L'anorexie, la violence d'un corps en trop

Une "violence de vie, violence de mort", selon le psychanalyste Gérard Bonnet pour lequel la vengeance contenue dans la perversion nourrit les "structures inconscientes" du sujet moderne. Un sujet obsédé par sa "survie qu’il sent menacée par sa violence intérieure". Violence vengeresse narcissique, érotisée et froide: elle prétend faire réponse à la séduction originaire selon des "processus de retournement-renversement" en se débarrassant par projection sur "l’autre de l’affect associé à cette violence". Une violence, une "contestation" et un "impossible à supporter", pour Gérard Osterman et Colette Combe dans leur remarquable chapitre sur "L'anorexie, la violence fondamentale d'un corps en trop". Dans la situation d’anorexie, expliquent respectivement le professeur de thérapeutique et la psychanalyste, la production de "cortisol" résultant de l’état de déplétion -la faim- "anesthésie et euphorise pour supporter l’insupportable". Un remède qui devient poison -une violence en soi- susceptible d’être reliée à la "détresse des violences subies" et de se refléter autant dans la "violence exercée par l’anorexique sur sa famille" que dans celle de la famille confrontée à cette maladie de l’un de ses membres.

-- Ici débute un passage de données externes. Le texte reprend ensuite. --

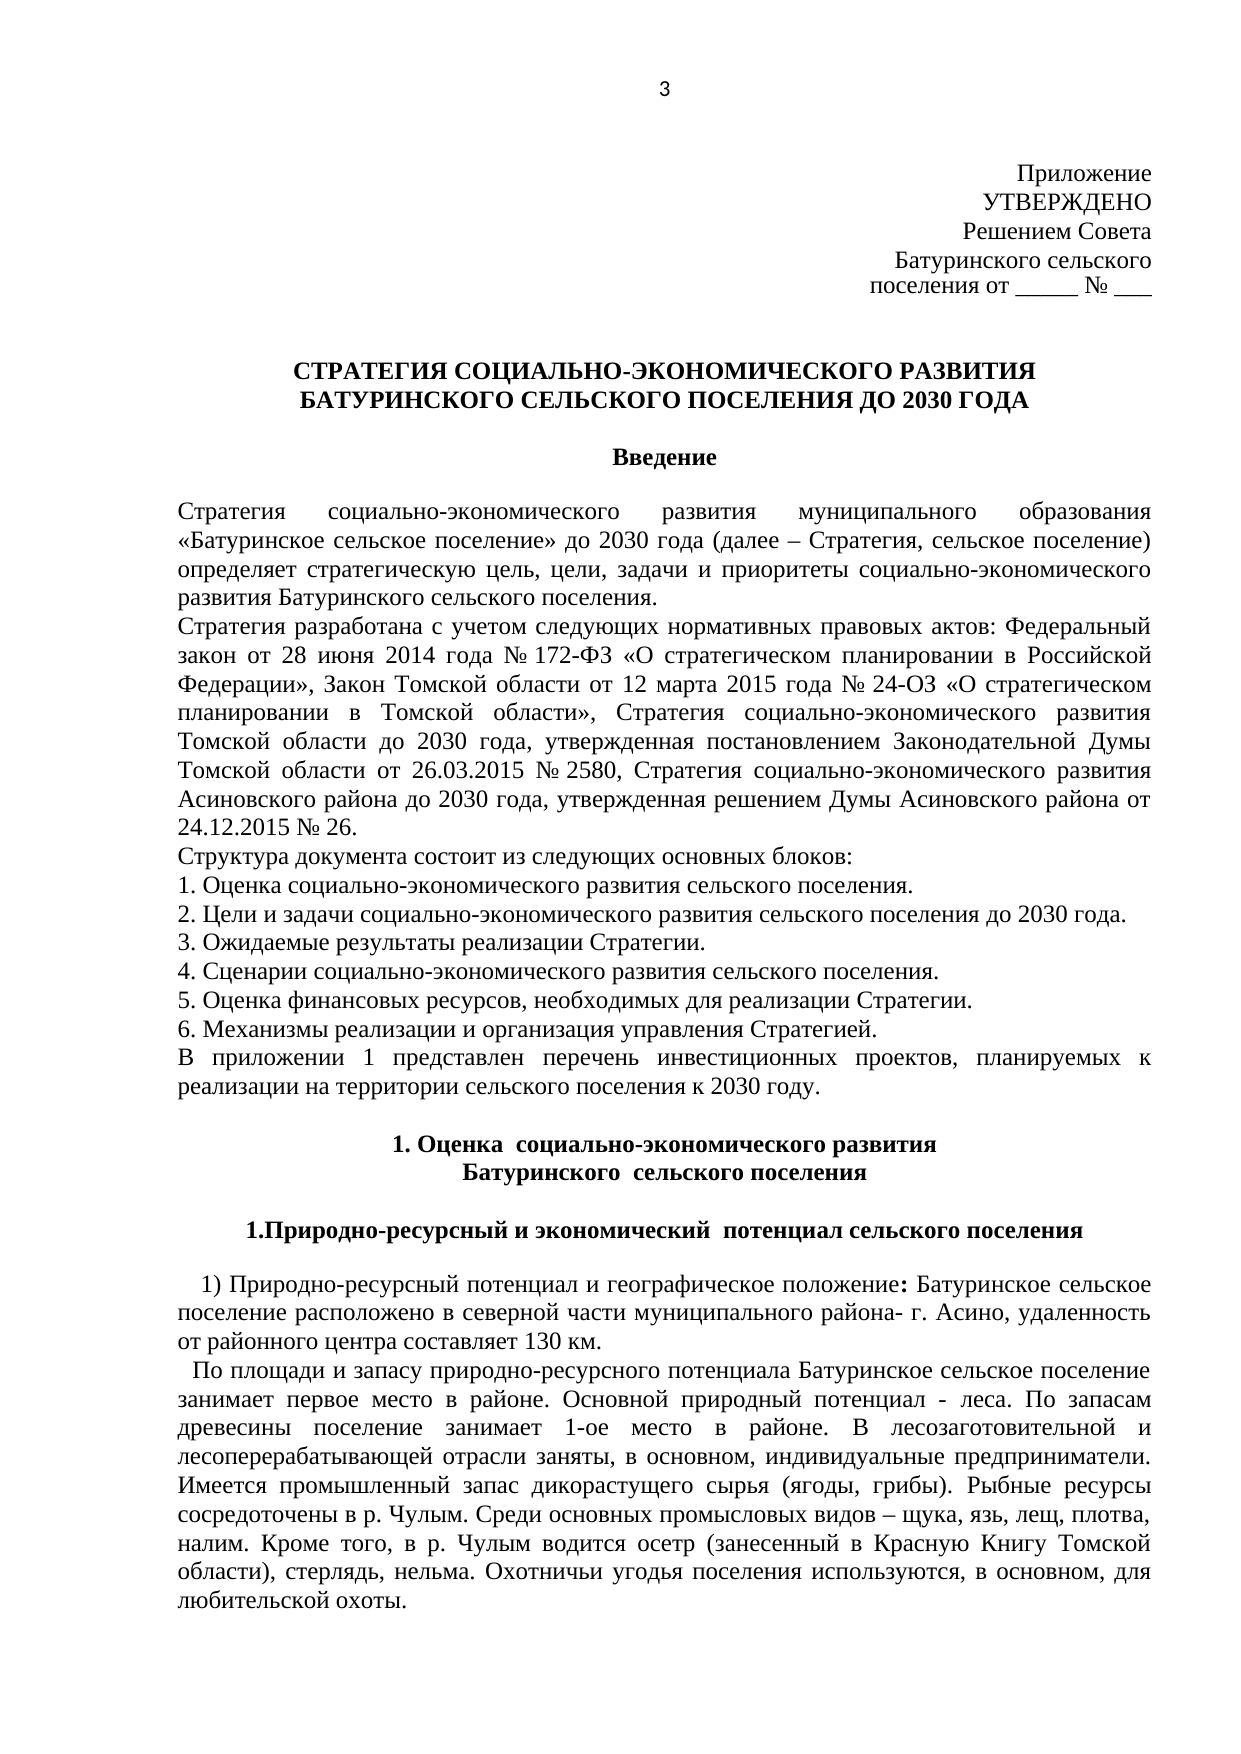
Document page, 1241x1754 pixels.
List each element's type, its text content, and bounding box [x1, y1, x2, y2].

En liaison avec le triste "réel" de l’actualité, on ne manquera pas aussi de lire avec attention les développements respectifs de Daniel Ajzenberg sur "Une violence qui ne se dit pas" à propos des "identifications fraternelles au groupe" chez les jeunes délinquants en foyer ou en prison, celui sur le "Le ring conjugal: le chaos de la violence" signé de Chantal Zaouche Gaudron et de Pierre Molinier, celui de Tobie Nathan sur "Les stratégies de la terreur, les bases psychologiques du terrorisme, du fascisme ordinaire et de la terreur d’État" ainsi que le texte dédié aux "Violences froides postmodernes" de la société industrielle de Gérard Pirlot. Entre la violence fondamentale, celle qui assure dès la naissance notre survie et garantit notre mode de reproduction et ses avatars monstrueux du quotidien, l’homme semble égaré. Et Joyce Aïn de rappeler pour le regretter: du côté de la vie, "des mots se sont tus", mais, du côté de la mort, "des cris tuent".